What makes the model so interesting is that it was designed to protect artists, but the same protections apply cleanly to software founders, strategists, designers, and other creators. It allows a firm like ours to participate as a genuine partner rather than a vendor selling services.
Geography is not a meaningful obstacle. Like Delaware corporations, A-Corps can be formed in Colorado regardless of where the founders live, making the structure compatible with distributed teams and partnerships.
What it costs to mean it
The most significant constraint is also the feature that makes the model work: the creator must retain majority control. A holding company can own economics, but not command. Most holding companies would see that as a limitation. I see it as the alignment mechanism. The venture succeeds or fails under the leadership of the person whose vision created it, and the law makes that relationship durable.
There are still some unanswered questions. How should ownership be allocated when multiple creators jointly found a venture? How does a portfolio of A-Corps behave from a tax and entity-structure perspective? And because the law is new, there’s little precedent for applying it to consulting, strategy, or other forms of knowledge work. I believe it fits, but that assumption hasn’t been tested yet.
Those uncertainties don’t dissuade me though. A legal structure created for painters and musicians just so happens to describe a firm I have wanted to build for years.
Imagine a company that looks like the people inside it, and grows in proportion to what they bring.
It could show up as a single venture or a portfolio of them. It could grow into an ecosystem of creators, operators, and investors whose interests are aligned from the beginning instead of negotiated after the fact.

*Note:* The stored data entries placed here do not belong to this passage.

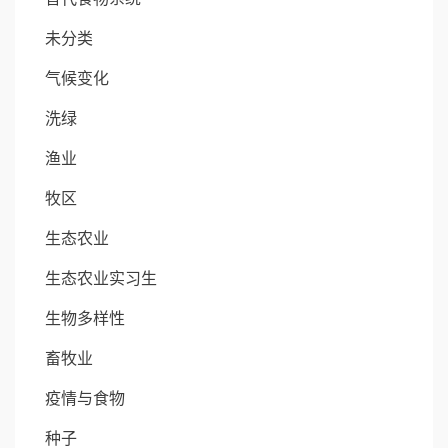
未分类
气候变化
洗绿
渔业
牧区
生态农业
生态农业实习生
生物多样性
畜牧业
疫情与食物
种子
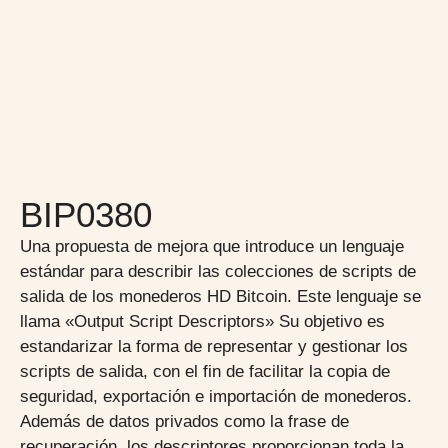
BIP0380
Una propuesta de mejora que introduce un lenguaje
estándar para describir las colecciones de scripts de
salida de los monederos HD Bitcoin. Este lenguaje se
llama «Output Script Descriptors» Su objetivo es
estandarizar la forma de representar y gestionar los
scripts de salida, con el fin de facilitar la copia de
seguridad, exportación e importación de monederos.
Además de datos privados como la frase de
recuperación, los descriptores proporcionan toda la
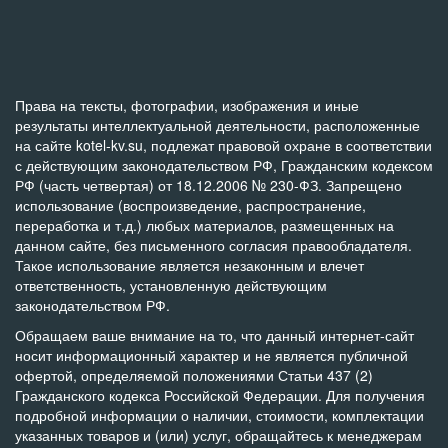
Права на тексты, фотографии, изображения и иные
результаты интеллектуальной деятельности, расположенные
на сайте kotel-kv.su, подлежат правовой охране в соответствии
с действующим законодательством РФ, Гражданским кодексом
РФ (часть четвертая) от 18.12.2006 № 230-ФЗ. Запрещено
использование (воспроизведение, распространение,
переработка и т.д.) любых материалов, размещенных на
данном сайте, без письменного согласия правообладателя.
Такое использование является незаконным и влечет
ответственность, установленную действующим
законодательством РФ.
Обращаем ваше внимание на то, что данный интернет-сайт
носит информационный характер и не является публичной
офертой, определяемой положениями Статьи 437 (2)
Гражданского кодекса Российской Федерации. Для получения
подробной информации о наличии, стоимости, комплектации
указанных товаров и (или) услуг, обращайтесь к менеджерам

Maybe I’m in the minority – and I’m always okay with that – but I think the A-Corp pushes the horizon line toward a future where ownership can more accurately reflect contribution, where creators and operators each bring a real asset to the table, and share in the upside of what they build together. It’s a whole new way to create.





Great post Andrew. I was unfamiliar with A-Corps and even more, I appreciate your insights around the creativity involved in building revenue systems, frameworks and engines. You put into words what I've felt for sometime, but wasn't able to express as well as you have.
The empty co-founder seat is the whole thing.
AI made it possible for one person to build the product. It did nothing for the other half of the work. Pricing. Pipeline. The system that turns a good product into a company that survives.
That gap is where most solo founders stall. The A-Corp just gives firms like ours a clean way to sit in that seat as an owner instead of a vendor.
Building the thing and building the revenue engine are both acts of making. Nice to see a legal structure that finally agrees.